The power of individual initiative and collaborative, solutions-based environmental action is celebrated in the forthcoming book by John and Teresa Heinz Kerry, This Moment on Earth: Today's New Environmentalists and Their Vision for the Future. It promises to be a different kind of environmental book: not a doom-and-gloom report nor merely a prescription for new policies, but a series of encounters with real people from all walks of life who are taking action and making a difference -- many of whom, according to this excerpt from the preface, "do not consider themselves part of a 'movement,' or, for that matter, even want to be called 'environmentalists.' They're more down to earth than that: pragmatic people who have set out to solve a problem, often in the face of great opposition from vested interests, and largely unsupported by government." Their journeys into activism are an example and a call to action for all of us, and a reminder that "one of the privileges of living in a democracy is that if enough people want to change the way things are done, change is bound to happen."

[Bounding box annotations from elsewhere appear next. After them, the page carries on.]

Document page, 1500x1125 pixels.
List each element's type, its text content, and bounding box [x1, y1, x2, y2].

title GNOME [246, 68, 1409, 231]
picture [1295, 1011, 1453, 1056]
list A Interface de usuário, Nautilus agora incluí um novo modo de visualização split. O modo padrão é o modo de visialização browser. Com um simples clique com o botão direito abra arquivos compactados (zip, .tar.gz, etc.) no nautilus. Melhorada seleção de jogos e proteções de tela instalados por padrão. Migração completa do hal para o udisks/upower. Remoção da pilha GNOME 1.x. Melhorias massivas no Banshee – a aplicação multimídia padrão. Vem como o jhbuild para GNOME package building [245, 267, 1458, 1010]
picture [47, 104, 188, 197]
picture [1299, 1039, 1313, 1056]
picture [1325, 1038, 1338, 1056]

John and Teresa Heinz Kerry are embarking on a book tour to discuss the book, the issues that drew them to write it, and the insights they've gained through their encounters with citizens across the country who, as they put it, "expand our sense of what can be accomplished, providing tangible hope that real achievements are within our reach." You can check the tour schedule and order tickets to an event through this website. You will also find information there about their upcoming television appearances; they are currently scheduled to appear on Imus in the Morning on March 23rd, NBC's Today Show on March 26th, and The Daily Show with Jon Stewart on March 26th.

UPDATE: A blogger who attended the first event on the book tour last night (3/12) has posted an interesting and informative recap at the official Kerry Blog.

2 Comments:

Blogger Kerryvisionary said...

Thank you for this wonderful and informative post! It's great to hear about everything Mrs. Heinz Kerry is doing to educate and inspire. I can't wait to read the new book!

Beautiful graphics -- and I love that they are also links to the relevant sites!

10:22 PM  
Blogger Karen van Hoek said...

Thanks for the lovely comment! And thank you so much for beta-reading the rough drafts of this post. Your feedback on both text and layout *really* helped.